**TAREFAS A REALIZAR:**
1) Extraia, sem alterações, o trecho do texto sobre a taxa de proteção civil de Lisboa que começa nas palavras "O anterior Provedor de Justiça pediu" e termina logo após as palavras "considerou que se trata de um verdadeiro imposto.".
2) Segundo o texto sobre a taxa de proteção civil de Lisboa, desde quando está a constitucionalidade da taxa em análise no Palácio Ratton?
3) Prossiga o texto sobre a taxa de proteção civil de Lisboa a partir do ponto em que termina.
─── TEXTO APRESENTADO
Ex-Provedor considerou taxa de proteção civil de Lisboa um imposto

O Tribunal Constitucional considerou inconstitucional Taxa Municipal de Proteção Civil em Lisboa, após um pedido de fiscalização efectuado pelo anterior Provedor de Justiça, José de Faria Costa.

O anterior Provedor de Justiça pediu ao Tribunal Constitucional a declaração de inconstitucionalidade da taxa municipal de proteção civil do Município de Lisboa, por considerar que se trata de um verdadeiro imposto.

A constitucionalidade da taxa está em análise no Palácio Ratton desde o fim de março, após ter dado entrada um pedido de fiscalização abstracta sucessiva das regras desta taxa pela mão de José de Faria e Costa, que considerou que se trata de um verdadeiro imposto.

O antigo Provedor de Justiça considerou que, “malgrado receba a denominação jurídica de taxa, o tributo em questão configura um verdadeiro imposto, na medida em que não será possível identificar, para os seus sujeitos passivos — aliás os mesmos do Imposto Municipal sobre Imóveis — qualquer benefício concreto ou específico que permita a sua qualificação como uma genuína taxa, nem sequer alguma vantagem difusa ou reflexa (de grupo), capaz de justificar a sua classificação como uma contribuição financeira”.
──────
─── MATERIAL FORNECIDO
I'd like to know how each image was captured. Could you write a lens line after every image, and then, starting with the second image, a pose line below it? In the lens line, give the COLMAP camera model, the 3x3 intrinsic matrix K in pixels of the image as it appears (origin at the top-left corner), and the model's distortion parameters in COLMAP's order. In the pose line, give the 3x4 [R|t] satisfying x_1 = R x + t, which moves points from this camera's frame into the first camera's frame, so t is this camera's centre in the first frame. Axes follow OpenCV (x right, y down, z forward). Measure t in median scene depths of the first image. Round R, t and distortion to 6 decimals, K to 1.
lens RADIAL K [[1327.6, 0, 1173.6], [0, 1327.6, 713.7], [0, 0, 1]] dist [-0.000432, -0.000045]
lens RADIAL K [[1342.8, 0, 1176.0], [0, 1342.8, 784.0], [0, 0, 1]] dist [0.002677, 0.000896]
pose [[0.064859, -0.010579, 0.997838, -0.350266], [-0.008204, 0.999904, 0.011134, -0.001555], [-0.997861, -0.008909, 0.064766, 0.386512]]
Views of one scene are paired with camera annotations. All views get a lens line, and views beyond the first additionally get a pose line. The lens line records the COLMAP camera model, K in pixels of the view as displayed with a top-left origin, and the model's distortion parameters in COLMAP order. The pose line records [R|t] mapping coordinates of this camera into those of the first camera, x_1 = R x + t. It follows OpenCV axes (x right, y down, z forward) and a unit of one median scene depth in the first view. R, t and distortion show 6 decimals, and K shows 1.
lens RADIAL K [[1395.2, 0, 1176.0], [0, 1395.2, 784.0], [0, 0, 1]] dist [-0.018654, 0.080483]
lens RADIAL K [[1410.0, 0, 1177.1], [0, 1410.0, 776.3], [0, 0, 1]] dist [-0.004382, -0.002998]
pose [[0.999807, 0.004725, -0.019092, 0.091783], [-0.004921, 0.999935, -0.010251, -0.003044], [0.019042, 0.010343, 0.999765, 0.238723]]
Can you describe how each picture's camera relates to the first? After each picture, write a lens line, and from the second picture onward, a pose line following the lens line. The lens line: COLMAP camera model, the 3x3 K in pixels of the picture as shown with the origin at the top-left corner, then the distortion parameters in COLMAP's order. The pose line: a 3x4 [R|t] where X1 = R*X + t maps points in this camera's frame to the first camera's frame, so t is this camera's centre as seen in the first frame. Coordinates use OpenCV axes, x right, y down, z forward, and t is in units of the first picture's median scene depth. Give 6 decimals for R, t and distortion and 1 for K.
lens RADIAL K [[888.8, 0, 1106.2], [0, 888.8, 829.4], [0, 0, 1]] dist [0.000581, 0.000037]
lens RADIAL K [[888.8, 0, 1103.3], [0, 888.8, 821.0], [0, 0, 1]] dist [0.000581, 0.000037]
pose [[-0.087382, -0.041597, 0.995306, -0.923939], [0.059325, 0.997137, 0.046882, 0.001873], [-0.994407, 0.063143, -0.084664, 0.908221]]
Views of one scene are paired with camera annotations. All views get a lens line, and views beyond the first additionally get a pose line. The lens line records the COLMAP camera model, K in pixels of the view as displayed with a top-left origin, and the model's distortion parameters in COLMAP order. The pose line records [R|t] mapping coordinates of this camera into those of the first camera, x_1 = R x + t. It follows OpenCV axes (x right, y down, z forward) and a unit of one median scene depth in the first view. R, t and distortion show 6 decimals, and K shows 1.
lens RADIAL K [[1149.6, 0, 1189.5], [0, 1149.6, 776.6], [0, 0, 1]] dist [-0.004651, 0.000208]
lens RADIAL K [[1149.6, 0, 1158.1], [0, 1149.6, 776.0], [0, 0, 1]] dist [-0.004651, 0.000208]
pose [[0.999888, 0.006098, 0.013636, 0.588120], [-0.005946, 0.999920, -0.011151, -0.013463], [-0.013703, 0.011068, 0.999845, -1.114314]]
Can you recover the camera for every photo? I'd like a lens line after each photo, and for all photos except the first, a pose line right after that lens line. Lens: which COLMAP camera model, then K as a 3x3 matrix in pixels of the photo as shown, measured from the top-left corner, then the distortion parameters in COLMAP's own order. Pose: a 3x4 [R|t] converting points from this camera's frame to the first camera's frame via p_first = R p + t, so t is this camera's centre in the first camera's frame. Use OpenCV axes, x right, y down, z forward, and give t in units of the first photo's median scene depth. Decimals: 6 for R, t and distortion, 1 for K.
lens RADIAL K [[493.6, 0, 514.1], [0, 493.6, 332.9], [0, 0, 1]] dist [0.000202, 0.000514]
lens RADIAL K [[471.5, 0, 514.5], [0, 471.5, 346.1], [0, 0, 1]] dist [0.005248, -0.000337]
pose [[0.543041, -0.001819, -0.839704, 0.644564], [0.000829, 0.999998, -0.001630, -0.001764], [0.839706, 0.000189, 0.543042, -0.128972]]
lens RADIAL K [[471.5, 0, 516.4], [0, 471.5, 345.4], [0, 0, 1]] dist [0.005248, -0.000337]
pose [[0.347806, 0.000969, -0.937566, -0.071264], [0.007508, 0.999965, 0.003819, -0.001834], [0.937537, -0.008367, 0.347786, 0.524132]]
──────
**RESPOSTAS POR ITEM:**
1)
O anterior Provedor de Justiça pediu ao Tribunal Constitucional a declaração de inconstitucionalidade da taxa municipal de proteção civil do Município de Lisboa, por considerar que se trata de um verdadeiro imposto.

A constitucionalidade da taxa está em análise no Palácio Ratton desde o fim de março, após ter dado entrada um pedido de fiscalização abstracta sucessiva das regras desta taxa pela mão de José de Faria e Costa, que considerou que se trata de um verdadeiro imposto.

2) Desde o fim de março.

3)
A taxa municipal de proteção civil está prevista no Regulamento Geral de Taxas, Preços e outras Receitas do Município de Lisboa e visa, em particular, remunerar os serviços assegurados pelo Serviço Municipal de Proteção Civil nos domínios da proteção civil, do combate aos incêndios e da garantia da segurança de pessoas e bens.

O pedido do Provedor recai sobre as normas que criam a referida taxa municipal, na parte em que fazem a cobrança incidir sobre prédios urbanos ou frações destes.

O Provedor de Justiça considerou que, embora tenha o nome de taxa, o tributo em causa configura um verdadeiro imposto, na medida em que não será possível identificar, para os seus sujeitos passivos – os mesmos do IMI – qualquer benefício concreto ou específico que permita a sua qualificação como uma genuína taxa, nem sequer alguma vantagem difusa ou reflexa (de grupo), capaz de justificar a sua classificação como uma contribuição financeira.

Tratando-se de um autêntico imposto, a sua criação deveria constar de lei do Parlamento ou de decreto-lei devidamente autorizado pela Assembleia da República, o que não sucedeu.

Assim, as normas do Regulamento lisboeta são, segundo o anterior provedor, organicamente inconstitucionais, por violação da reserva relativa de competência legislativa da Assembleia da República.